Des infrastructures insuffisantes et des démarches administratives lentes
En Italie, les processus d’approbation freinent le développement des infrastructures. Les autorités portuaires, les institutions et les associations professionnelles ont défini des lignes directrices pour le ravitaillement en GNL, mais elles doivent encore être validées par les pompiers, avant d’être approuvées par le ministère des Transports et mises en application par les Capitaineries. Selon Dario Soria, directeur général d’Assocostieri, l’Italie pourrait déjà assurer un approvisionnement annuel de 500 000 tonnes de GNL, mais en 2024, seules 3 000 tonnes sont destinées au transport maritime, contre 150 000 tonnes pour la route.
Actuellement, seules quatre infrastructures sont opérationnelles (Ravenne, Marghera, Oristano et Brindisi), tandis que les projets de rigazéification à Panigaglia et Livourne devraient être validés d’ici la mi-année. Le terminal de Vado Ligure, en revanche, reste sans perspective claire.
Besoin d’investissements dans la logistique maritime
En plus des infrastructures terrestres, l’Italie doit investir dans la construction de barges de ravitaillement. Même si certains armateurs, comme Cosulich à Gênes et Axpo à Naples, ont commencé à investir dans ce secteur, leur développement a pris du retard par rapport à d’autres pays, en raison des incertitudes réglementaires. Or, avec la croissance attendue de la flotte à GNL, ces navires de soutage seront essentiels.
Maltese met également en garde sur l’importance d’assurer une distribution nationale de gaz. Avec la montée des tensions commerciales, ce qui est aujourd’hui un approvisionnement standardisé pourrait devenir plus coûteux et difficile d’accès à l’avenir.
Une évolution nécessaire pour répondre aux normes environnementales
Le GNL est actuellement le carburant privilégié par les armateurs pour répondre aux réglementations environnementales internationales et européennes. L’Organisation maritime internationale (OMI) vise une décarbonation complète du secteur d’ici 2050. Le GNL, avec le méthanol, est considéré comme un carburant de transition avant l’adoption de solutions zéro carbone comme le biogaz et le gaz synthétique. La directive « Fuel EU » incite d’ailleurs les armateurs à utiliser le GNL jusqu’en 2039.

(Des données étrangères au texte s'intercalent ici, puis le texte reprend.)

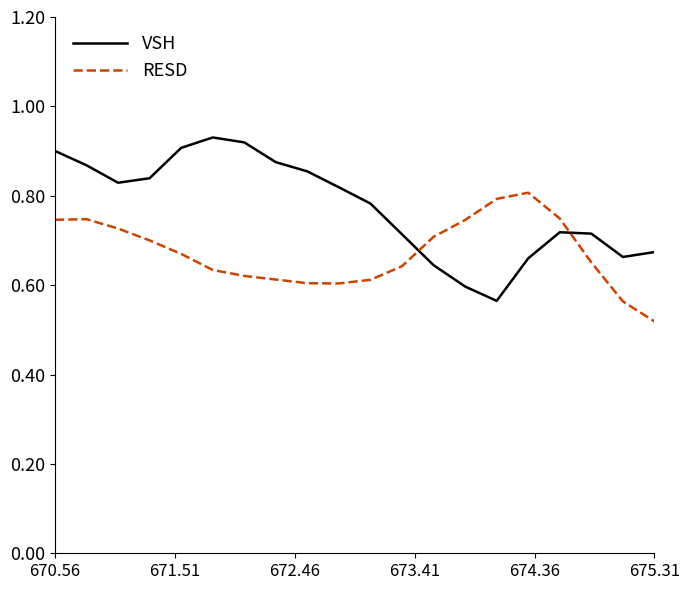

Does the chart have visible grid lines?

No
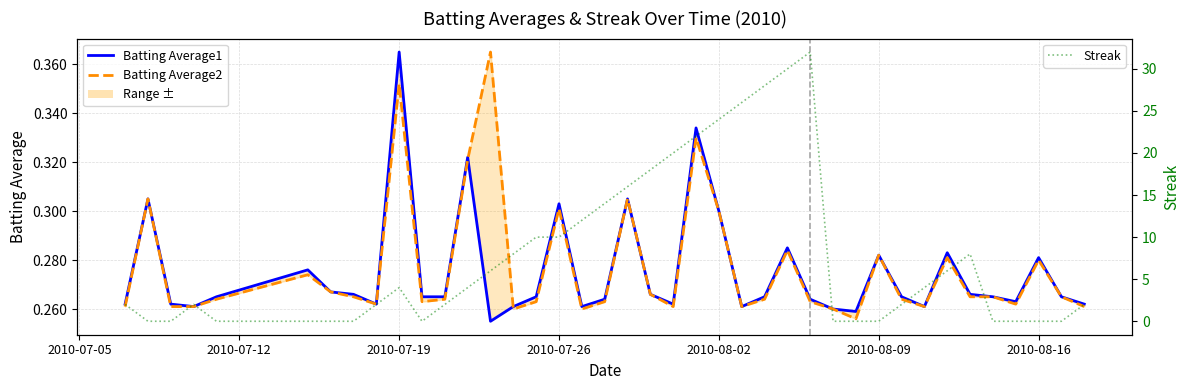

The Batting Average1 series shows 0.6 at 2010-07-19. True or false?

False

D’après le dernier rapport d’Assocostieri, le nombre de navires à GNL passera de 869 à 1 271 d’ici 2030. En 2024, 70 % des nouvelles commandes concernent des navires à double alimentation (GNL et carburant traditionnel), notamment dans le transport de conteneurs et de véhicules.

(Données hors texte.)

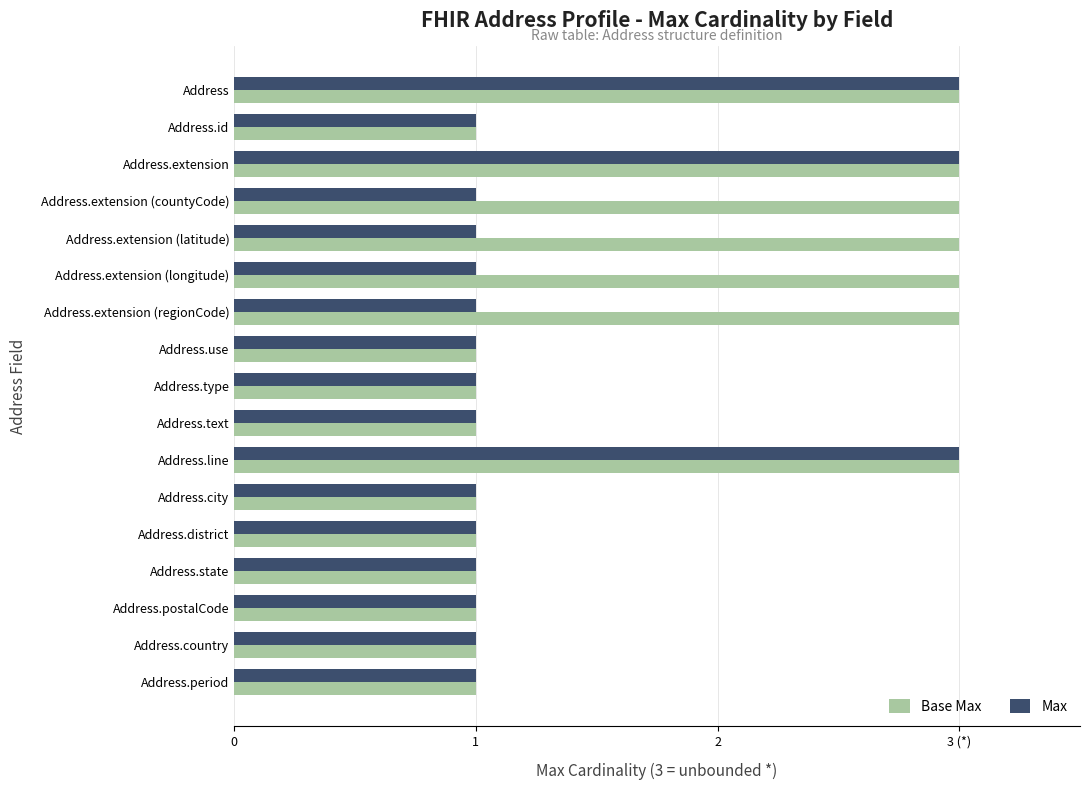

Count the Base Max values in the range 1 to 3.

17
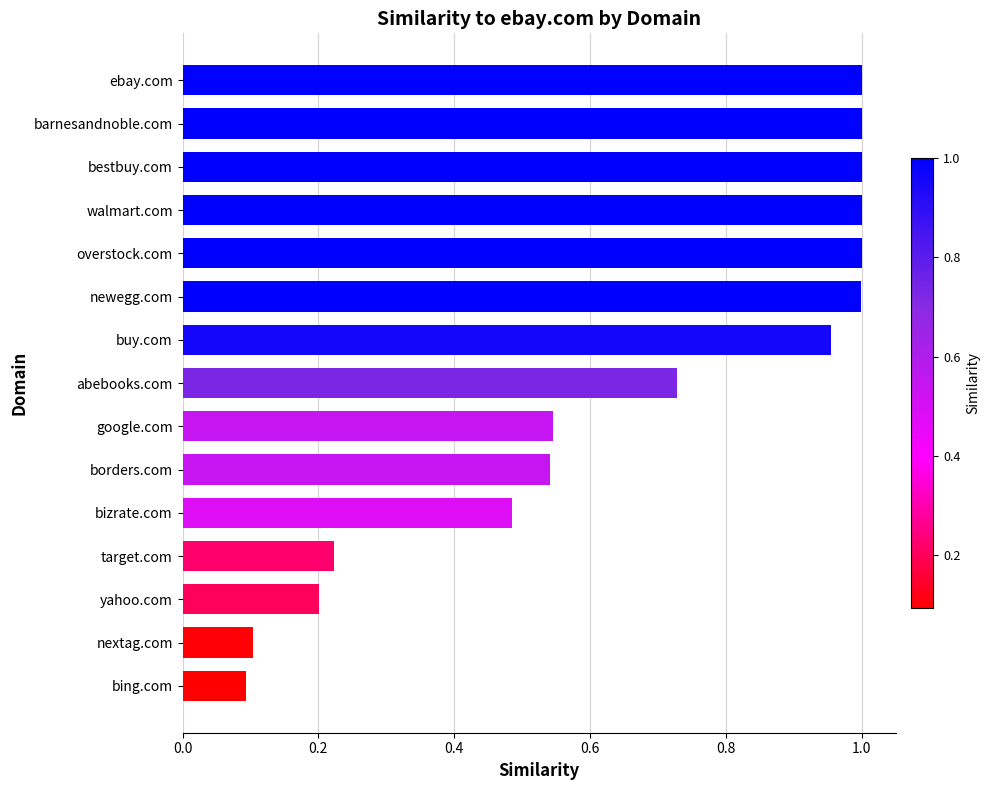

The value at nextag.com is 0.1. True or false?

True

À l’échelle mondiale, 198 terminaux de ravitaillement en GNL sont déjà opérationnels, avec 78 autres en projet. Sur ces infrastructures, 70 permettent déjà l’avitaillement en biogaz. En Italie, seuls deux dépôts sont actuellement en service (Ravenne et Oristano Higas), trois autres sont autorisés (Oristano Edison, Marghera, Brindisi), tandis que celui de Vado Ligure est en cours d’approbation et celui de Crotone en évaluation environnementale.

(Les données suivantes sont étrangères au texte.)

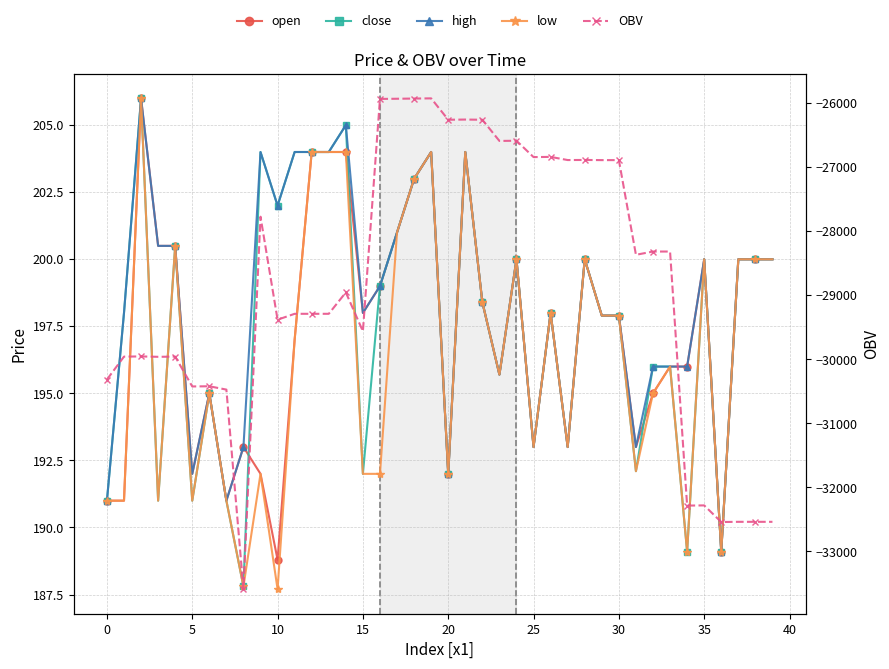

Is it true that high equals 256.9 at 33?

False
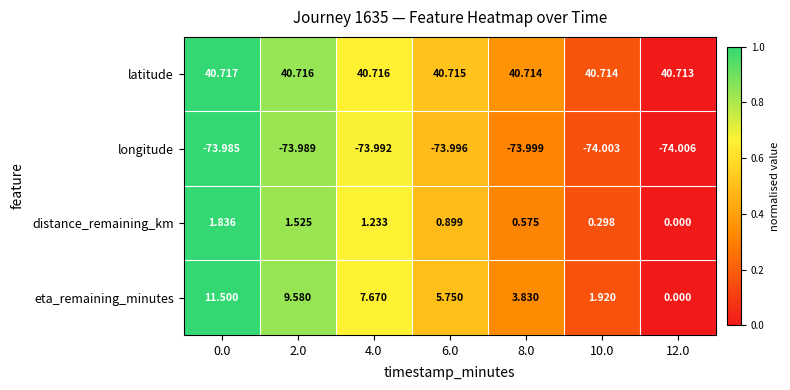

Between 0.0 and 4.0, which series saw the biggest shift?

eta_remaining_minutes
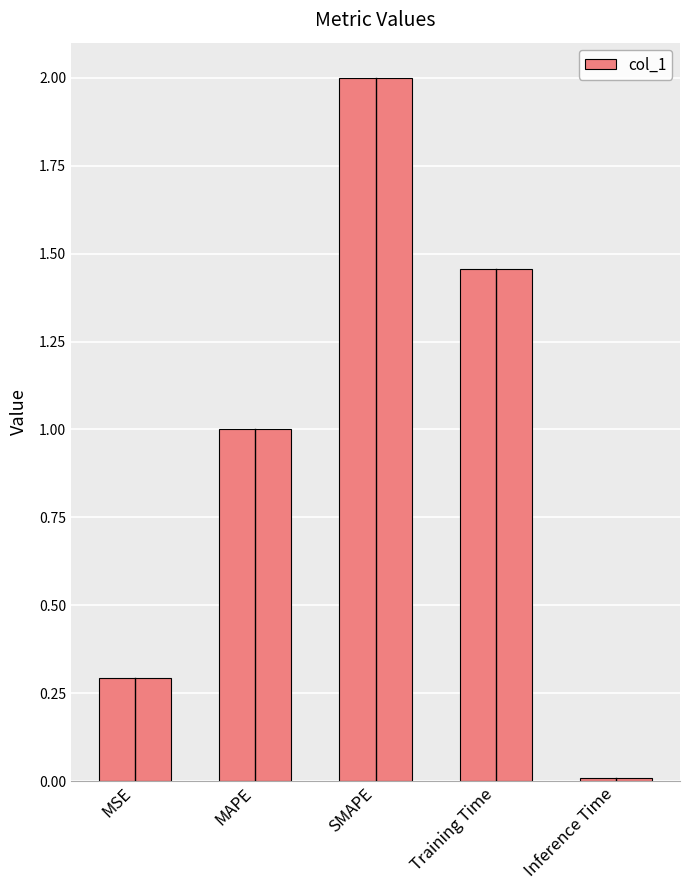

True or false: the data shows 0.4 at MAPE.

False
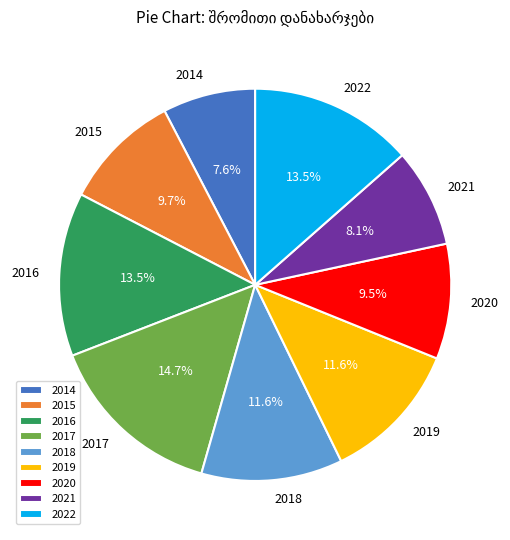

Which slice is the largest?

2017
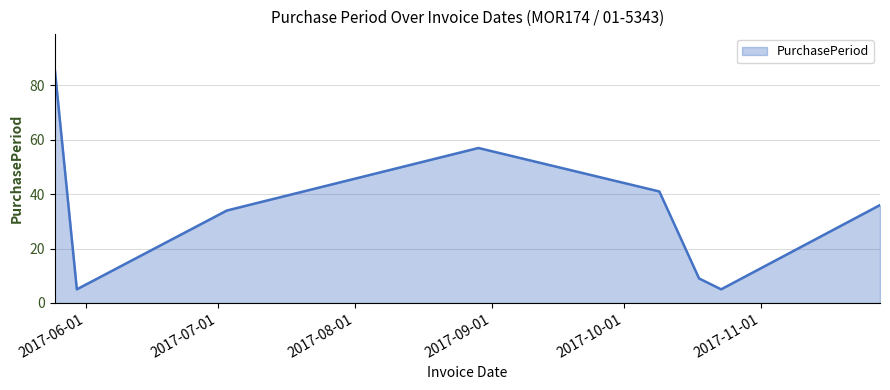

What is the smallest value displayed?

5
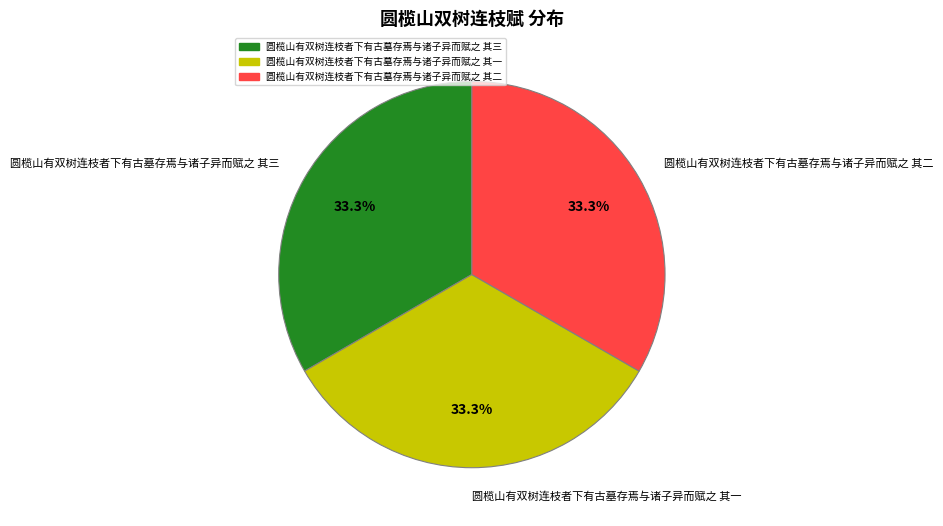

Does any single category account for the majority?

No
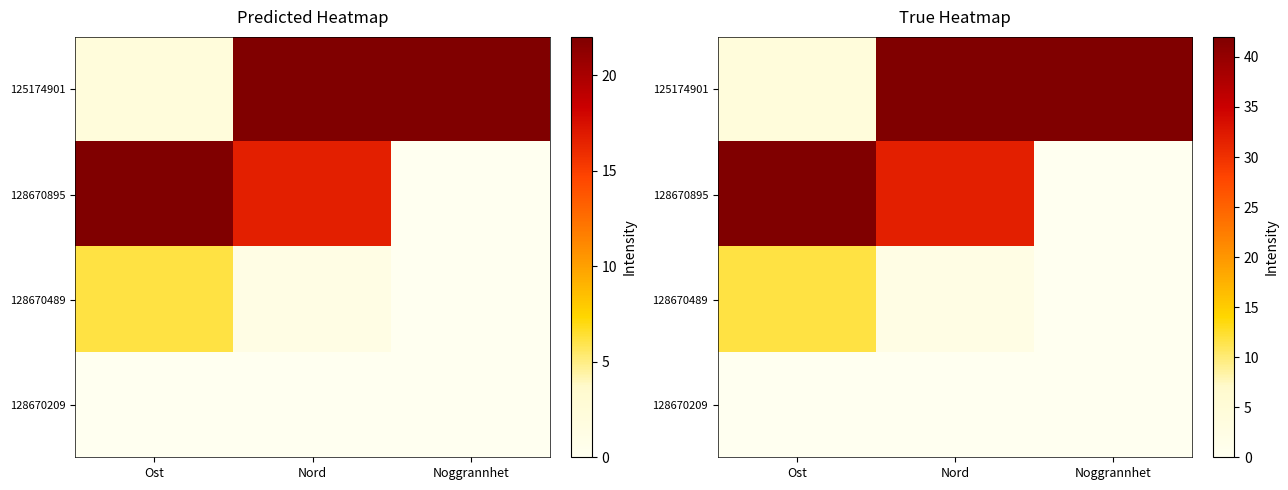

What is the highest value of the 128670895 series?

42.0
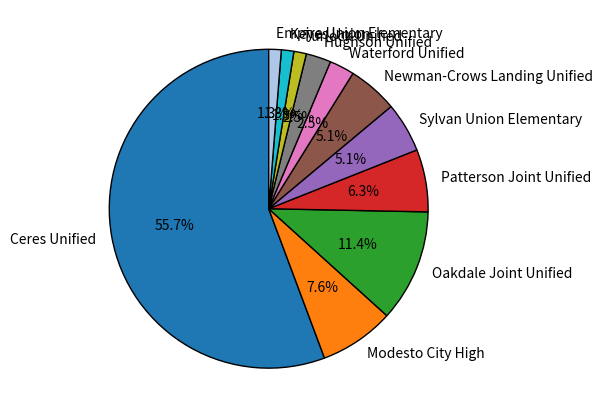

To the nearest percent, what is the combined percentage of Hughson Unified and Empire Union Elementary?

4%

Une transition à accélérer
Le retard de l’Italie dans l’avitaillement en GNL pourrait freiner le développement de son industrie maritime. Il est impératif d’accélérer les procédures administratives et d’investir dans des infrastructures adaptées. Sans cela, les compagnies maritimes risquent de devoir adapter leurs itinéraires ou d’opérer ailleurs, au détriment des ports italiens et de leur compétitivité sur la scène internationale.